The real problem with this math is that the cost of the braking system would be borne by the company, but the costs of the derailment are borne by the public. So even if the derailment cost >>> the brake system cost, it's an easy decision for the industry to make. That whole privatized profits / socialized losses issue that keeps showing up.
Insurance companies doing this to help people manage risk and are often attempting to help people in moments of grief and tragedy, and those people opted into the contract.
Train companies doing this to unsuspecting towns are stochastic monsters killing people because the victims are a financial externality and therefore cheaper dead than alive. They knew that a disaster could happen but chose good balance sheets over externalized risk.
Boiling this down to pure economics is monstrous; Flip this around. What if I get to decide if you live or die based on my spreadsheets?

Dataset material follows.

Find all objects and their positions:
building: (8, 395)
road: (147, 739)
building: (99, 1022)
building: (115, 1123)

Clearly the dollar value of thing isn't the only thing that matters. We should make these as safe as we can afford to, to the point that mass death or even mass destruction doesn't happen while billionaires are made from it. We can't afford infinite safety but while we can afford more safety we should. It is even correct from a macroeconomic standpoint, people who don't die or suffer from disasters go on to be more productive in the economy than dead people.
See any major class action lawsuit, the true cost of these disasters is never paid. The company will restructure, file for bankruptcy, any pay out pennies to the victims.

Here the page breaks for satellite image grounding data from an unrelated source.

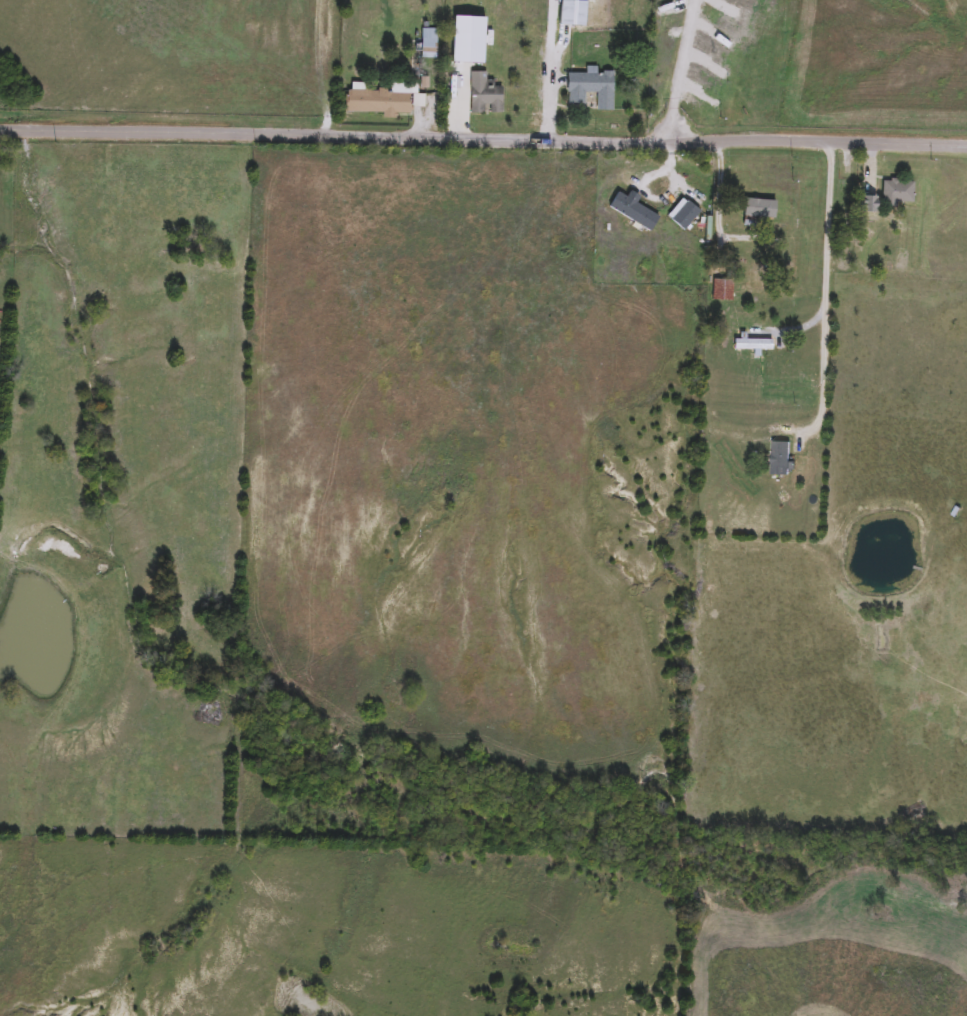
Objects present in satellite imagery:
building: (428, 44)
road: (679, 70)
road: (555, 86)
building: (590, 88)
building: (484, 95)
building: (379, 102)
road: (483, 137)
building: (897, 193)
road: (720, 207)
building: (867, 207)
building: (750, 259)
road: (825, 284)
building: (721, 291)
building: (752, 345)
building: (779, 460)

Norfolk southern gave the town $25k to the town, however the true cost of one resident getting cancer is potentially millions of dollars. The true cost of a single evacuation is probably in the millions also. Nobody will ever pay for this.
I think it's understood that sometimes we need to reflect the value of a human life in monetary terms, but to act as if human lives provide no value beyond actuarial valuations is pretty horrific
cost is cost. You can put a financial figure on lives, health, peace of mind etc. Insurance companies do this every time they insure something.
So the question really is whether the cost of safety will outweigh the economic loss of implementing that safety.